In 1718, Bernard de la Harpe was ordered by Louisiana Govenor de Bienville to establish a trading post with the Caddos north of the Great Raft of the Red River. De la Harpe wrote a journal to record his journey as he, his crew, and his Caddo guides made their way through the lakes, marshes, and "inundated prairies" that formed the haunting landscape surrounding the Red River north of Natchitoches. Multiple times, he described going five leagues up the river and realizing that he had only made two leagues of headway due to the twisty nature of the river and its environment.
Eventually, de la Harpe and his men built a wooden trading post at the "abandoned village of the Nassonite chief" in either today's McCurtain County (OK), Bowie County (Texas) or Little River County (AR). Archeologists agree that the post was in Bowie County. According to another source I've found, the Nassonite (a Caddo tribe) village was abandoned prior to de la Harpe's arrival due to a 1702 smallpox outbreak. After the post was built, Frenchmen arrived and formed trading relationships with the Caddos in the area; one of the traders was the family of Francois la Grappe.
De la Harpe's journey was a bit daunting. This excerpt explains it:
[March,1719] "The 14th, we sailed along the high shore a league; then we found some timbers so thick that it seemed incredible to be able to go through them. There was on the branches of these trees and infinite number of snakes, upon which it was necessary for us to fire some musket shots from fear that they might fall into our boats. This route was very painful and fatigued our men extremely. We entered afterwards into a channel full of alligators where the currents were frightful. we passed through it by the tow line and by pulling ourselves from branch to branch; we stopped then on a prairie. The route for the day was north two leagues."

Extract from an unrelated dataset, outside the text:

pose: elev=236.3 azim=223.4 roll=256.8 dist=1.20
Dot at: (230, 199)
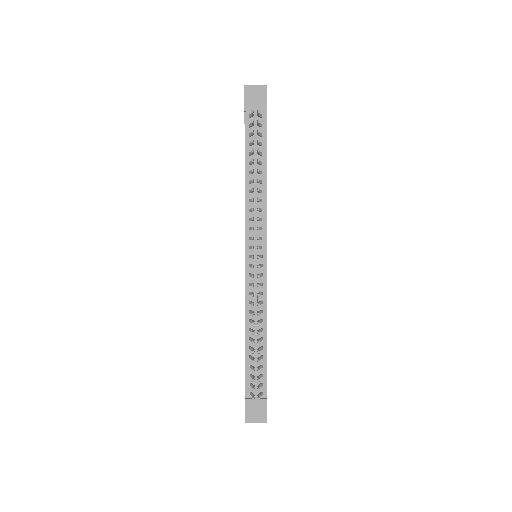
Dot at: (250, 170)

The Nassonite Trading Post remained at the Red River for almost sixty years. By the time the United States purchased Louisiana Territory, it had been abandoned due to disease outbreaks. John Sibley conducted several inquiries with the original families of the post to learn about them (as well as a few other trading posts, such as Fort St. Louis de Carolette and Fort Le Dout). Sibley's interviews with the French settlers warrants another post entirely!